Michael Viney: White-toothed invader puts Irish pygmy shrew at risk

New species arriving through human activity turning Ireland into ‘ecological junkyard’

While the human world deliberates on the pace of its own disintegration, this column distracts with affairs of Ireland’s smallest mammals ...

“There is something indescribably sad, almost poignant, about a dead shrew, flat on its back with its little legs in the air. As animal corpses go, only that of an elephant is more pathetic.”

Prof James Fairley, a veteran zoologist, was moved to write this of the pygmy shrew in An Irish Beast Book, his engaging review, half a century ago, of the island’s furry wildlife. In 2001 his Basket of Weasels found Ireland’s only shrew still “common throughout rural Ireland” as the prey of stoats, owls and pine martens. It was often found dead in autumn at the end of a brief and hectic life or brought home by the cat as a doorstep trophy.

Today the Irish pygmy shrew is fast becoming an endangered species, displaced by an alien invader, the greater white-toothed shrew. And Ireland’s experience is now taken as a warning by ecologists in Britain. They have been alarmed at the discovery of the first white-toothed shrews, transported from Europe, in a garden in Sunderland, on England’s North Sea coast. In Ireland, UCC zoologist Dr Paddy Sleeman agrees: “This is very, very bad news for small British mammals.”

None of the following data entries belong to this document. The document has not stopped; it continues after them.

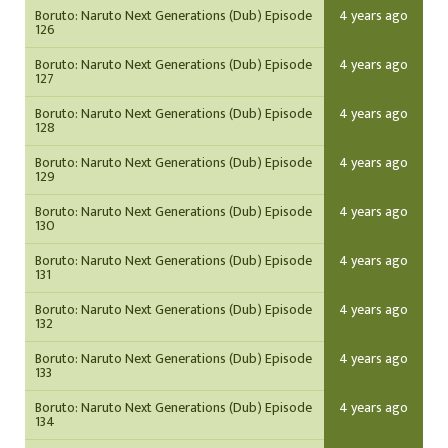
Boruto: Naruto Next Generations (Dub) Episode
4 years ago
126
Boruto: Naruto Next Generations (Dub) Episode
4 years ago
127
Boruto: Naruto Next Generations (Dub) Episode
4 years ago
128
Boruto: Naruto Next Generations (Dub) Episode
4 years ago
129
Boruto: Naruto Next Generations (Dub) Episode
4 years ago
130
Boruto: Naruto Next Generations (Dub) Episode
4 years ago
131
Boruto: Naruto Next Generations (Dub) Episode
4 years ago
132
Boruto: Naruto Next Generations (Dub) Episode
4 years ago
133
Boruto: Naruto Next Generations (Dub) Episode
4 years ago
134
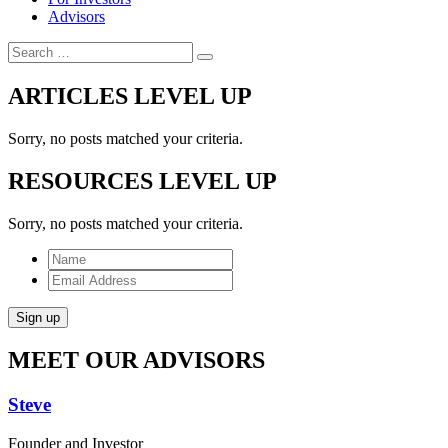
Advisors
Search
ARTICLES
LEVEL UP
Sorry, no posts matched your criteria.
RESOURCES
LEVEL UP
Sorry, no posts matched your criteria.
Name
Email
Address
Sign up
MEET OUR
ADVISORS
Steve
Founder and Investor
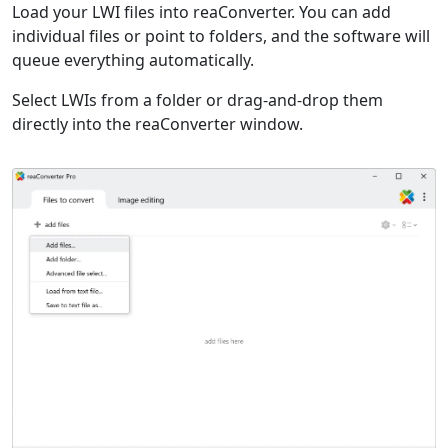
Load your LWI files into reaConverter. You can add
individual files or point to folders, and the software will
queue everything automatically.
Select LWIs from a folder or drag-and-drop them
directly into the reaConverter window.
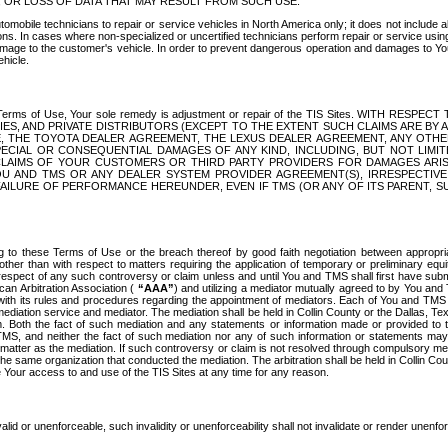
OR LOSS OF DATA THAT MAY RESULT FROM SUCH USE.
tomobile technicians to repair or service vehicles in North America only; it does not include a
s. In cases where non-specialized or uncertified technicians perform repair or service using 
amage to the customer's vehicle. In order to prevent dangerous operation and damages to Your 
hicle.
er these Terms of Use, Your sole remedy is adjustment or repair of the TIS Sites.
ANIES, AND PRIVATE DISTRIBUTORS (EXCEPT TO THE EXTENT SUCH CLAIMS ARE BY
E, THE TOYOTA DEALER AGREEMENT, THE LEXUS DEALER AGREEMENT, ANY OTH
SPECIAL OR CONSEQUENTIAL DAMAGES OF ANY KIND, INCLUDING, BUT NOT LIMI
R CLAIMS OF YOUR CUSTOMERS OR THIRD PARTY PROVIDERS FOR DAMAGES ARI
U AND TMS OR ANY DEALER SYSTEM PROVIDER AGREEMENT(S), IRRESPECTI
 FAILURE OF PERFORMANCE HEREUNDER, EVEN IF TMS (OR ANY OF ITS PARENT, SU
ng to these Terms of Use or the breach thereof by good faith negotiation between appropr
ther than with respect to matters requiring the application of temporary or preliminary equit
 in respect of any such controversy or claim unless and until You and TMS shall first have su
can Arbitration Association (
“AAA”
) and utilizing a mediator mutually agreed to by You and
 with its rules and procedures regarding the appointment of mediators. Each of You and TMS
diation service and mediator. The mediation shall be held in Collin County or the Dallas, Te
 Both the fact of such mediation and any statements or information made or provided to th
TMS, and neither the fact of such mediation nor any of such information or statements may b
 matter as the mediation. If such controversy or claim is not resolved through compulsory me
the same organization that conducted the mediation. The arbitration shall be held in Collin C
te Your access to and use of the TIS Sites at any time for any reason.
alid or unenforceable, such invalidity or unenforceability shall not invalidate or render unenf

The teeth of the pygmy shrew have reddish tips, being coated with iron to chomp through the chitinous armour of some 125 beetles and other insects in 24 hours. This ceaseless, sleepless consumption comes to more than the shrew’s own body weight (a minuscule 5 or 6g, or a third of the weight of a mouse). Two hours without food can be fatal.

The white-toothed shrew (with white hairs on its tail) is up to three times bigger than the pygmy. Its females are territorial and aggressive (as are the pygmy shrews). It can hunt bigger insects. And it can carry a bacterial disease.

The pygmy’s exceptional metabolic rate complicates the reckoning of how it first arrived in Ireland. Geneticist Dr Allan McDevitt of Atlantic Technological University and the University of Salford in the UK suggests the shrew may have arrived as a stowaway in livestock fodder in a boat from Britain about 5,000 years ago.

He credits the animal with eager climbing and burrowing after food on the voyage. His Twitter address, ShrewGod, speaks for his devotion to the study of Sorex minutus, the pygmy shrew, and Crocidura russula, the invasive greater white-toothed shrew.

The latter’s arrival in Ireland was discovered in 2007 from skeletal remains in the pellets of barn owls and kestrels collected in Tipperary and Limerick. Seven live shrews were then trapped in four places in Tipperary – proof the species had, indeed, arrived.

New species entering Ireland could damage the island’s store of resilient, long-established biodiversity

Genetic comparison of jawbones showed that France was the most probable source of the new animals. This echoes research into the arrival of the hazel dormouse found established in Co Kildare in 2010.

DNA analysis suggested origins in France, from which Kildare racehorse owners regularly imported hay. Tipperary, too, is known for its racing stables.

Dozily delightful dormice, once established in woodland, tend to stay put with limited wandering. Greater white-toothed shrews, however, spread themselves at a remarkable rate. By 2013 they had colonised some 7,600sq km of Ireland and were advancing at more than 5km a year.

A current map of sightings of the shrew at Biodiversity Ireland shows a solid spread across central southern counties, with a hot spot of numbers advancing through Co Westmeath by 2021. Isolated pockets of the shrew, with one in central Cork city, suggest help from human activity.

The sinister side of this colonisation emerged when live-trapping surveys by a 10-strong “shrew crew” of scientists, led by Dr McDevitt, found that the pygmy shrew was completely absent at sites where the new shrew was established and only present at the edge of and beyond its advance.

The species coexist in some overlapping habitats in France, so why this change in Ireland? “The speed of the invasion,” says the McDevitt report, “and the homogenous nature of the Irish landscape may mean that Sorex minutus has not had sufficient time to adapt to the sudden appearance of Crocidura russula. This may mean the continued decline/disappearance of Sorex minutus as Crocidura russula spreads throughout the island.” The pygmy’s last refuges, he says, may be on small, offshore islands.

Does it really matter if one shrew replaces another? When the bigger one arrived, it found some welcome as additional prey for owls, kestrels and hen harriers. That was before its impact on the pygmy began to emerge.

Prof Ian Montgomery of Queen’s University Belfast was the first to show the replacement happening. For him it was the latest warning of “an invasional meltdown”. New species arriving through human activity were turning Ireland, he said, into an “ecological junkyard”. This damages the island’s store of resilient, long-established biodiversity that, as he sees it, could help the Irish ecosystem through the throes of climate change.